By drastically reducing the thickness of the silicon solar cells — from today’s standard thickness of about 150 microns — to just five microns, the cost and energy to produce the silicon is dramatically reduced. Because silicon is a weak absorber of light, when you make it thinner, it also absorbs less light.
“Those are the scientific challenges. First, how do you make the silicon thinner? Then, once you have made it thinner, what’s the best way to trap light to increase the absorption of light in the silicon solar cell?” said Kleiman, director of the Centre for Emerging Device Technologies. “Texturing the silicon allows the capture of more light, yielding higher efficiency solar cells.”
The additional resource of the Discovery Accelerator Supplement will allow Kleiman to expand his research group by one more postdoctoral fellow.
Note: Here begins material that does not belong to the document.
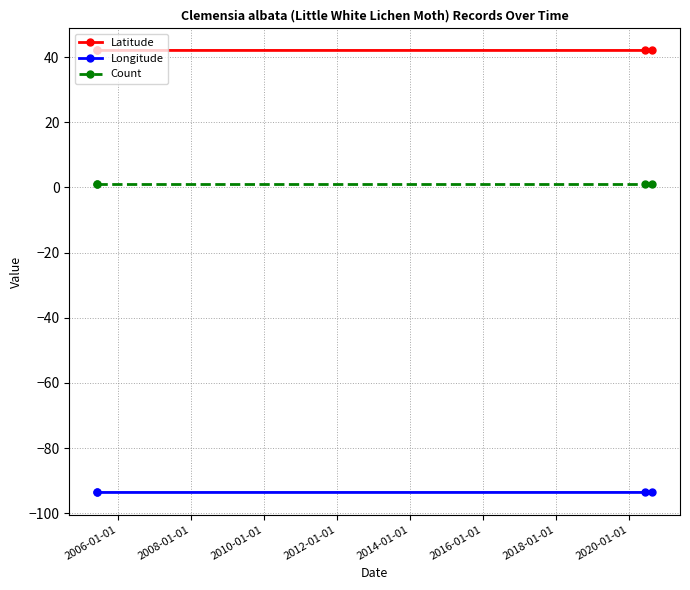

Which has a higher value, 2006-01-01 or 2008-01-01?

2006-01-01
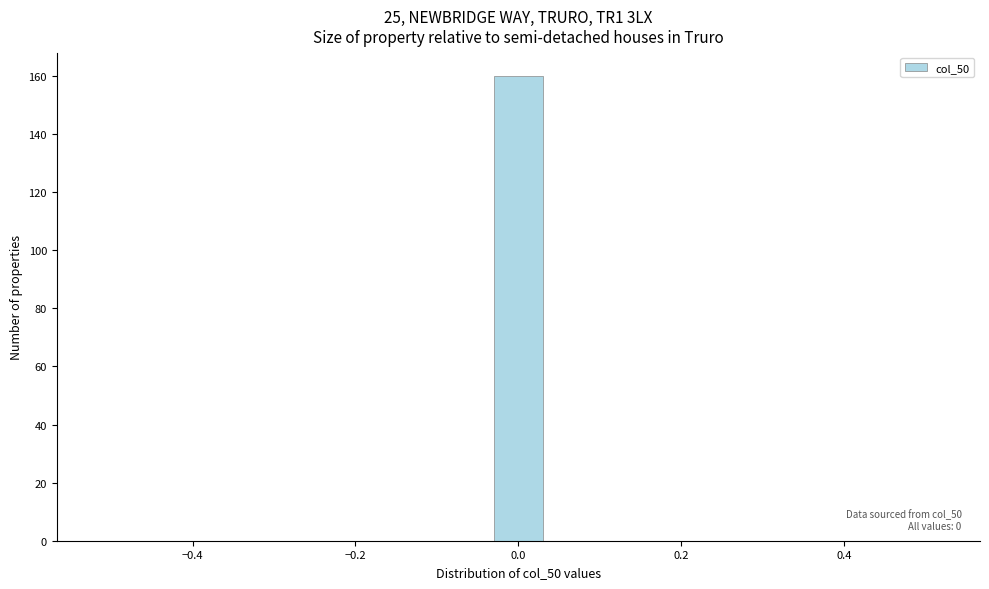

Around what value on the x-axis is the tallest bar? Give the approximate position of its centre, as read against the axis.

0.00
“In a field where there are new developments every day, adding another member to my team will speed things up in my research and allow me to try more things in parallel," he said.
The other four McMaster researchers receiving funding from both programs have also been recognized for their well-established research programs, and their strong potential to become international leaders in their respective areas of research.
The researchers are: Shahin Sirouspour, associate professor, Electrical & Computer Engineering; Grant McClelland, associate professor, Biology; Giuseppe Melacini, associate professor, Chemistry & Chemical Biology; and Gregory Slater, associate professor, School of Geography and Earth Sciences.
“These Discovery programs provide our researchers with the support they need to continue to make important breakthroughs across every field in natural sciences and engineering,” said Mo Elbestawi, vice-president, Research & International Affairs. “Researchers such as Rafael Kleiman – whose work to advance solar cell performance – exemplify the kind of research we do here at McMaster that will have a tangible impact on areas that are of vital importance to global society.”
“By supporting over 3,500 researchers and students in Canada, our government is providing the right kind of help to push the frontiers of knowledge in science and engineering and ensure Canada's leadership for years to come. In so doing, we are developing, attracting and retaining the world's most talented researchers who carry out the scientific research that creates jobs and prosperity and improves the quality of life of Canadians,” said the Honourable Ed Holder, Minister of State (Science and Technology).
The financial breakdown is as follows:
McMaster has been funded for 73 research projects totalling $12.475 million, and received more than $500,000 for six researchers for equipment and tools. The Discovery Grants Program funds ongoing programs of research in every scientific and engineering discipline. The Discovery Accelerator Supplements — awarded to accelerate progress and maximize the impact of superior research programs — are valued at $120,000 over three years and provide the researcher with additional resources to compete with the best in the world.